EXERCISE INSTRUCTIONS:
Decide whether each statement agrees with the furosemide passage below, answering yes or no and quoting the deciding words of the passage: (a) furosemide blocks the NKCC2 channel in the thick ascending limb; (b) the osmolality of the collecting duct fluid falls; (c) potassium moves out of the cells through the ENaC channel.

Physiological and Biochemical Abnormalities,
Observed in Patients Taking Furosemide
Diuresis and hypovolemia
  • Furosemide blocks the NKCC2 channel in the thick ascending limb
  • The decreased reabsorption of solutes into the inner medulla and the increased delivery of solutes to the distal nephron produces the diuretic effect:
    • The osmolality of the collecting duct fluid increases because of decreased tubular sodium and chloride reabsorption
    • The osmolality of the medullary intestitium decreases for the same reason
    • Ergo, the gradient for osmotic reabsorption of water via the aquaporins in the collecting duct is impaired
    • Thus, more water is excreted, and this is the basis of the diuretic effect
Hypernatremia
  • NKCC2 blockade increases the delivery of sodium to the distal nephron
  • There, sodium is reabsorbed by aldosterone-regulated ENaC channels.
  • As body water volume decreases with frusemide therapy, so the reabsorption of sodium here escalates, as aldosterone is released in response to hypovolemia
  • At the same time total body water decreases
  • The consequence is a concentration of total body sodium, leading to hypernatremia
Hypokalemia
  • The ENaC channel reabsorbs sodium in the collecting duct
  • This generates an apical transmembrane potential, as positively charged ions are being removed from the lumen of the duct
  • This negative apical membrane charge produces a movement of potassium out of the cells via the ROMK channel (Welling, 2016)
  • In this fashion, sodium is exchanged for potassium in the collecting duct
  • Thus, increasing the delivery of sodium to the distal nephron creates an increased potassium excretion.

RECORDED DATA:
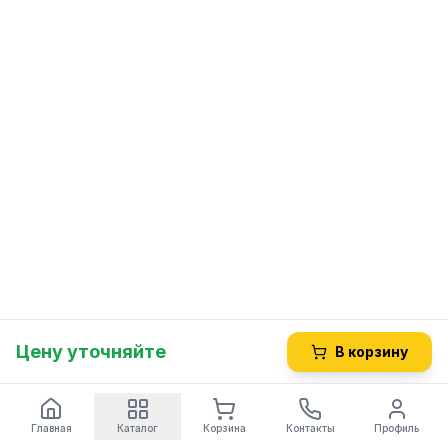
Цену уточняйте
В корзину
Главная
Каталог
Корзина
Контакты
Профиль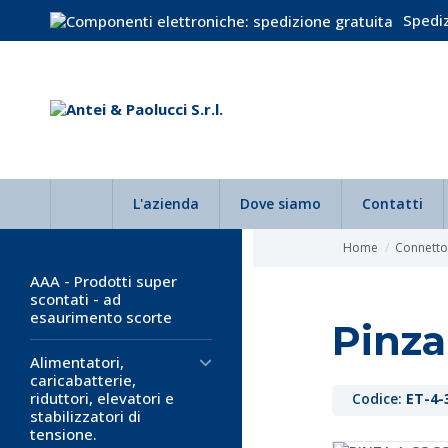
Spediz
L'azienda
Dove siamo
Contatti
Home
Connettor
AAA - Prodotti super
scontati - ad
esaurimento scorte
Pinza
Alimentatori,
caricabatterie,
riduttori, elevatori e
Codice:
ET-4-
stabilizzatori di
tensione.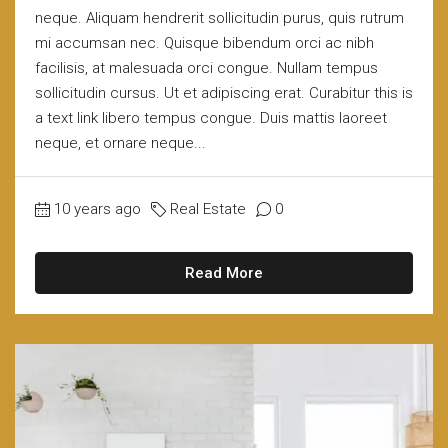
neque. Aliquam hendrerit sollicitudin purus, quis rutrum
mi accumsan nec. Quisque bibendum orci ac nibh
facilisis, at malesuada orci congue. Nullam tempus
sollicitudin cursus. Ut et adipiscing erat. Curabitur this is
a text link libero tempus congue. Duis mattis laoreet
neque, et ornare neque...
10 years ago
Real Estate
0
Read More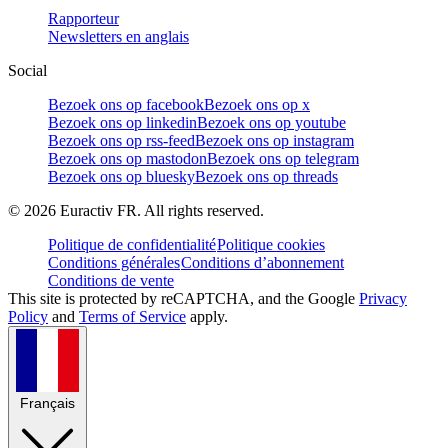
Rapporteur
Newsletters en anglais
Social
Bezoek ons op facebook
Bezoek ons op x
Bezoek ons op linkedin
Bezoek ons op youtube
Bezoek ons op rss-feed
Bezoek ons op instagram
Bezoek ons op mastodon
Bezoek ons op telegram
Bezoek ons op bluesky
Bezoek ons op threads
©
2026
Euractiv FR. All rights reserved.
Politique de confidentialité
Politique cookies
Conditions générales
Conditions d’abonnement
Conditions de vente
This site is protected by reCAPTCHA, and the Google
Privacy
Policy
and
Terms of Service
apply.
Français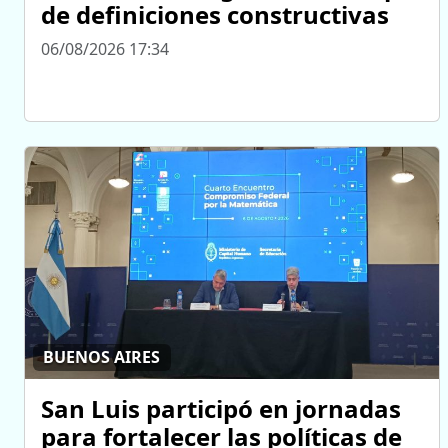
de definiciones constructivas
06/08/2026 17:34
BUENOS AIRES
San Luis participó en jornadas
para fortalecer las políticas de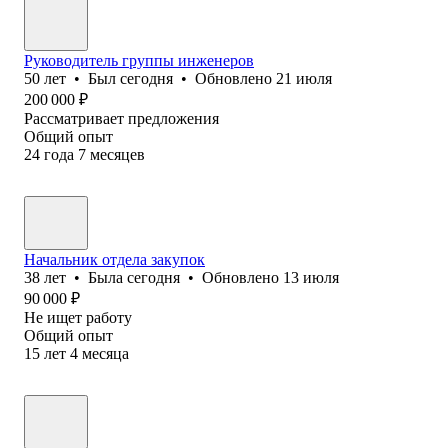
Руководитель группы инженеров
50
лет
•
Был
сегодня
•
Обновлено
21 июля
200 000
₽
Рассматривает предложения
Общий опыт
24
года
7
месяцев
Начальник отдела закупок
38
лет
•
Была
сегодня
•
Обновлено
13 июля
90 000
₽
Не ищет работу
Общий опыт
15
лет
4
месяца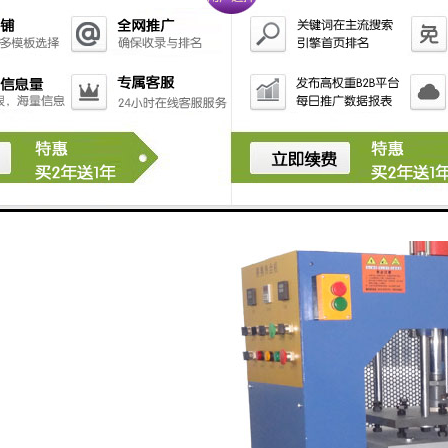
机按钮，加速指示灯闪烁，设定工艺要求的车速并确
认，点击加速按钮车速自动增至工艺要求车速。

EXERCISE ANSWER:
(a) Yes: "Furosemide blocks the NKCC2 channel in the thick ascending limb"
(b) No: "The osmolality of the collecting duct fluid increases because of decreased tubular sodium and chloride reabsorption"
(c) No: "produces a movement of potassium out of the cells via the ROMK channel"